The board held a public hearing last week on the application from Snuggle Ventures Inc. to rezone from residential to business a property on the northwest corner of Hempstead Avenue and Morris Avenue in Malverne Park, an unincorporated area of the town. The company also submitted a petition for a permit to install four storage tanks, each with a capacity of 22,000 gallons, within its existing gasoline service station property.
The gas station, which dates to 1925, has been nonoperational since February, but the repair shop remains open, said the company's Uniondale-based attorney, Michael Sahn. He said his client is looking to replace the tanks because they were out-of-date. There are no plans to expand the building or change property use and there still would be one pump island with four dispensers, Sahn said.
The proposed station hours would be seven days a week from 6 a.m. to 11 p.m., while the repair shop would continue to operate Monday through Friday from 8 a.m. to 7 p.m. and Saturdays from 8 a.m. to 6 p.m., Sahn said.
The board reserved decision on the petition after residents said they were concerned about the unkempt property, noise, hours of operation and traffic.
"That gas station looks horrible," said Phillip Parrino, an 18-year resident of Malverne Park who was among a handful of residents who said they would be willing to compromise only if the station closed at 9 p.m. and the property was kept clean.
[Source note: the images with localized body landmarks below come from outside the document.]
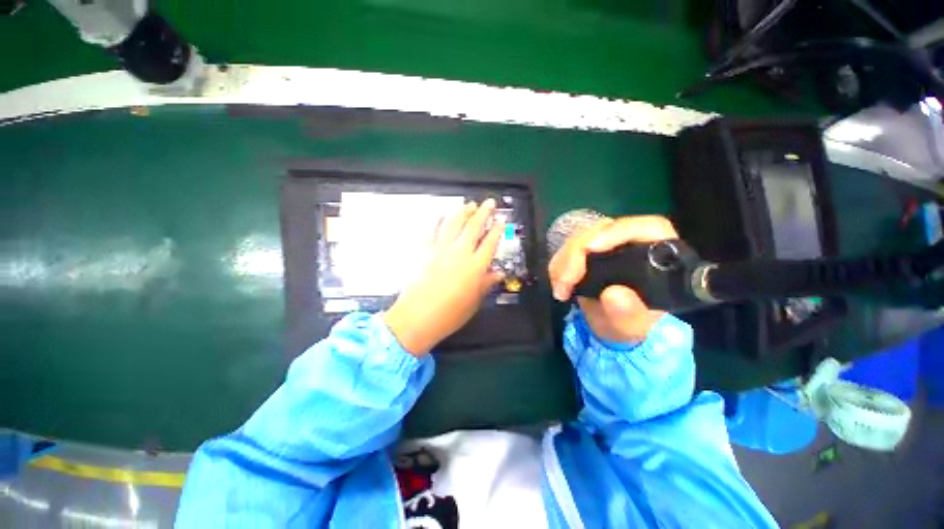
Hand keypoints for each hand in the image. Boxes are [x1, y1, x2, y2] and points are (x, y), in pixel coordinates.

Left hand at [383, 199, 504, 354]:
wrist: (416, 318)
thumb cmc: (449, 315)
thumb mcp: (474, 302)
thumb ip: (486, 284)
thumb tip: (499, 274)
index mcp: (475, 267)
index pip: (490, 243)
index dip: (497, 230)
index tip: (501, 220)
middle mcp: (460, 253)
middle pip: (474, 227)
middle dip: (483, 212)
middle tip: (488, 202)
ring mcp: (440, 249)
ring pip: (454, 223)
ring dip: (463, 211)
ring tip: (469, 204)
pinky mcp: (424, 250)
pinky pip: (432, 230)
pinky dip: (438, 220)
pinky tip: (441, 215)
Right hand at [548, 215, 678, 344]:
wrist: (614, 327)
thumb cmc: (632, 326)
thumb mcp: (634, 328)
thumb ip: (629, 315)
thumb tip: (613, 294)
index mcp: (660, 254)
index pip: (645, 227)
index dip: (617, 232)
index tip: (591, 248)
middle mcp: (633, 243)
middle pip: (603, 230)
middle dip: (577, 253)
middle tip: (564, 281)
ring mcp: (607, 244)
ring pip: (580, 237)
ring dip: (563, 261)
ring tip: (560, 290)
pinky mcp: (587, 251)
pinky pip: (567, 249)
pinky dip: (558, 265)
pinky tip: (558, 284)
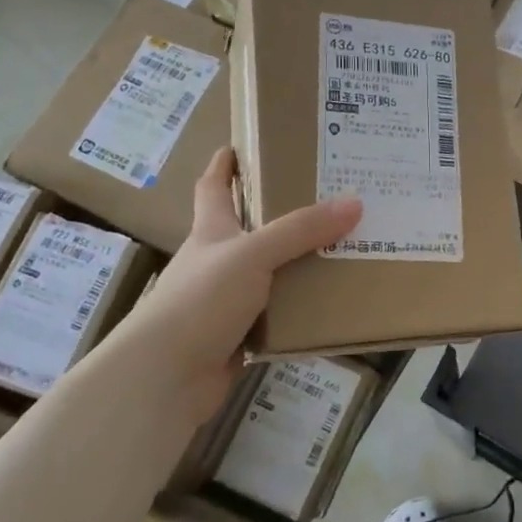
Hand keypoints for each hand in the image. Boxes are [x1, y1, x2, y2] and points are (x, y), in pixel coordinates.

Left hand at [105, 148, 360, 421]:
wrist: (167, 376)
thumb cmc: (201, 300)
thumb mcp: (253, 254)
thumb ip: (302, 230)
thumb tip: (355, 202)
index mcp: (211, 232)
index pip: (213, 188)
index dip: (224, 165)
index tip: (239, 145)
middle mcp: (216, 262)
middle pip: (247, 229)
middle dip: (277, 213)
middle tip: (323, 197)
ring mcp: (225, 301)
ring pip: (267, 273)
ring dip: (295, 262)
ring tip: (340, 247)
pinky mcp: (237, 336)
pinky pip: (276, 314)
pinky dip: (298, 307)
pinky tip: (328, 302)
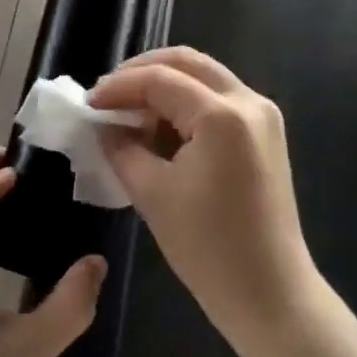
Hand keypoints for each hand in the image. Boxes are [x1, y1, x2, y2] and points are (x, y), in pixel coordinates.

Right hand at [91, 48, 318, 350]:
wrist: (269, 293)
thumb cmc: (208, 247)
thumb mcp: (152, 193)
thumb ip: (122, 148)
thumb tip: (103, 125)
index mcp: (222, 115)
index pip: (159, 80)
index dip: (118, 87)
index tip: (87, 104)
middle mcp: (249, 102)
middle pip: (187, 62)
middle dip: (142, 71)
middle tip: (107, 94)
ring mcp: (263, 115)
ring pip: (204, 77)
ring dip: (164, 85)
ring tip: (128, 111)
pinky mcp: (265, 134)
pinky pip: (218, 100)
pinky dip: (185, 103)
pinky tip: (159, 126)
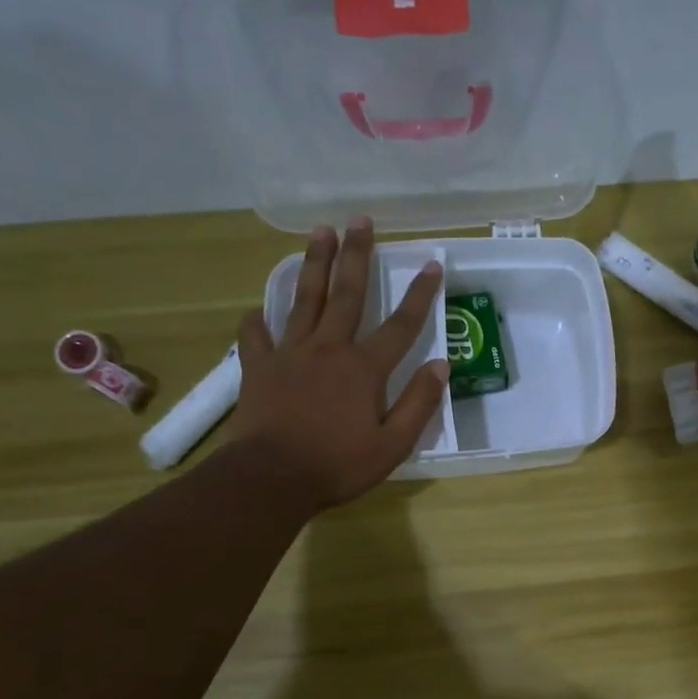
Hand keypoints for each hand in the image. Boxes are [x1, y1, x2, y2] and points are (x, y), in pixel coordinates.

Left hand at [225, 218, 448, 515]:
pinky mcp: (259, 367)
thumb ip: (419, 404)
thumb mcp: (393, 445)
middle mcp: (328, 349)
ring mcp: (289, 354)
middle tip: (360, 220)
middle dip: (357, 255)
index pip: (401, 325)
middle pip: (347, 294)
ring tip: (320, 232)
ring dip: (314, 263)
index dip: (420, 294)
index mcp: (364, 368)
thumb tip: (441, 366)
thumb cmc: (338, 465)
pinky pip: (257, 335)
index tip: (432, 264)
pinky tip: (258, 311)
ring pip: (304, 299)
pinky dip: (258, 320)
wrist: (271, 478)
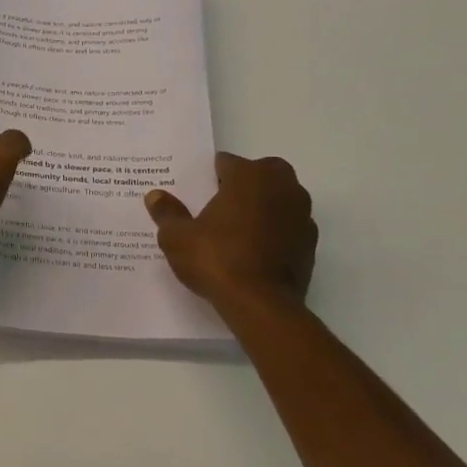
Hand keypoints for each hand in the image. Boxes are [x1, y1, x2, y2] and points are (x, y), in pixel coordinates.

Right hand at [144, 153, 316, 314]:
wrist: (261, 304)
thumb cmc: (216, 259)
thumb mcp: (177, 237)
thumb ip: (167, 213)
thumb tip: (155, 196)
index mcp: (249, 176)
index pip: (227, 162)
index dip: (210, 175)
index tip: (198, 190)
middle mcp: (281, 187)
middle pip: (263, 171)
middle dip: (245, 182)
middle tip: (221, 203)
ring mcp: (301, 214)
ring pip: (281, 197)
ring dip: (264, 204)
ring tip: (238, 227)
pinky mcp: (310, 243)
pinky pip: (290, 225)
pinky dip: (276, 230)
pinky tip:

At the hearing, Sahn said in response, "We have done our best and will address those issues." The station would not dispense 110-octane gasoline in order not to attract loud, high-performing vehicles, he said.
Malverne Village trustee Michael Bailey said at the hearing that the Nassau County Planning Commission found that the site at the convergence of Morris, Hempstead and Ocean avenues is problematic, might present ingress and egress problems and is not appropriate for such commercial use. The commission also has noted the high traffic volume, vehicles moving at high speeds and site line problems for north and southbound traffic.
"Today it just does not fit," Bailey said of the service station. "It is a safety issue."